11th of September. Grief is universal. I don’t want anyone to feel what I feel (EVER) but I know for sure that some do. They probably feel the same gnawing fear that (more) people they love will get hurt or sick. They probably experience the same worried turning in their stomachs and frequent heart palpitations that come from nowhere. They probably suffer from insomnia. They probably feel like the world is closing in around them, like an elephant is sitting on their chest, like they will drown in bittersweet memories. Or, more accurately, crushingnostalgicsadlove memories. (That’s not a word, apparently. Microsoft wants me to change it to something else.)

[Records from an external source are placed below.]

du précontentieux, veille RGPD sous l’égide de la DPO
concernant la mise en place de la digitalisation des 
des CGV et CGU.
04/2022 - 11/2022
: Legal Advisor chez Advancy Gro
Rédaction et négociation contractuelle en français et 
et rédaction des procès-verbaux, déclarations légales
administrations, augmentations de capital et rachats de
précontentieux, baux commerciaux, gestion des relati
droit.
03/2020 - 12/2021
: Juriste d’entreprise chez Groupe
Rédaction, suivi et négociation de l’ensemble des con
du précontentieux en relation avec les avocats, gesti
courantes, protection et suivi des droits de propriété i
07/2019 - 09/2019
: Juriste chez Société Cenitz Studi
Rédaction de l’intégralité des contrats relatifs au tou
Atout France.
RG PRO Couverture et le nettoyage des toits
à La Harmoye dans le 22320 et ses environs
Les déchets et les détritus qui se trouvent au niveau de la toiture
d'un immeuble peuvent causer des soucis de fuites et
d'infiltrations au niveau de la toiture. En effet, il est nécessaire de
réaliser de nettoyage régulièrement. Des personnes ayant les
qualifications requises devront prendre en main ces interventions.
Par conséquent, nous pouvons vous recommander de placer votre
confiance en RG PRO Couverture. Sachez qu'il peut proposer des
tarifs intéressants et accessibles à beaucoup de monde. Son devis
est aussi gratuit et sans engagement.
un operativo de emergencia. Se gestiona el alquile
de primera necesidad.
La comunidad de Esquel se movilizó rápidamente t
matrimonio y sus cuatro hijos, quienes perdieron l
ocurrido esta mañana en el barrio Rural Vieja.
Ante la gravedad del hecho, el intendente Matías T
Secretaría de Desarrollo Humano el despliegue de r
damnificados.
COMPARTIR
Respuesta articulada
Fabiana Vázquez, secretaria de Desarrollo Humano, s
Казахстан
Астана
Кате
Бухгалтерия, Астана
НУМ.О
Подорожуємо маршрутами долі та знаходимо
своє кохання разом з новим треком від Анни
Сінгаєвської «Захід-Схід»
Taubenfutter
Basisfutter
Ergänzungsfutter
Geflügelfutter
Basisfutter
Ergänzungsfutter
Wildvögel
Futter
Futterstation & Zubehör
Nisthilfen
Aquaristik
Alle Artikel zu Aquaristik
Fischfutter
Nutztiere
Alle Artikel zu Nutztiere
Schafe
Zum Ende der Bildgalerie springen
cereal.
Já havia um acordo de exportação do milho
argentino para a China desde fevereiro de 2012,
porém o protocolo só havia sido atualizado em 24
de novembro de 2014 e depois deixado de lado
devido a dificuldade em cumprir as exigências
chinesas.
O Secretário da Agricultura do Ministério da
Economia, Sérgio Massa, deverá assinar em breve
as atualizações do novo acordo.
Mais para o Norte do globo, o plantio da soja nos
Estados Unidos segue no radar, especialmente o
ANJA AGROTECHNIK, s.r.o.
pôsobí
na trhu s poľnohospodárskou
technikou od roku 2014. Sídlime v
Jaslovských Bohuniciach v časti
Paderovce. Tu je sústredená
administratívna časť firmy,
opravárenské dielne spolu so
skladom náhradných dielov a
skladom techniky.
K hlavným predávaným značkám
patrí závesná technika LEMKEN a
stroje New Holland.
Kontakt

That felt oddly dramatic. Pain is dramatic, but I try to make jokes usually to cover it up. Here’s a fact, not a joke: another woman started working at the same time as me, doing the same job. I went into her office today to figure out what she was doing (because I didn’t want to be wasting time but had no idea what to do) and she was doing a combination of looking for a new apartment and Gchatting her old coworkers about how she wasn’t doing anything. So. I’m not the worst employee?!
I sat back at my desk and with no work distractions, the memories came back. I swiveled in my chair to the memories of Thanksgiving meals with family in Oklahoma and being chased by our puppy when we first got him and how supportive he was when we were playing tennis or doing anything, really.
For once in my life, I was INCREDIBLY thankful when a meeting came up.